**TO DO**
A faithful transcription of all the data, images excluded, is the required answer.

**RECORDS TO USE**

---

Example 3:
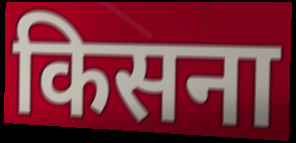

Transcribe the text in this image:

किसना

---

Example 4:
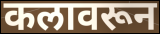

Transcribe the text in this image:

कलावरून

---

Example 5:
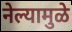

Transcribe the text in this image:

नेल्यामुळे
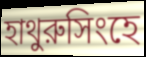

**SOLUTION TO THE PROBLEM**
---

Example 3:

Transcribe the text in this image:

किसना

---

Example 4:

Transcribe the text in this image:

कलावरून

---

Example 5:

Transcribe the text in this image:

नेल्यामुळे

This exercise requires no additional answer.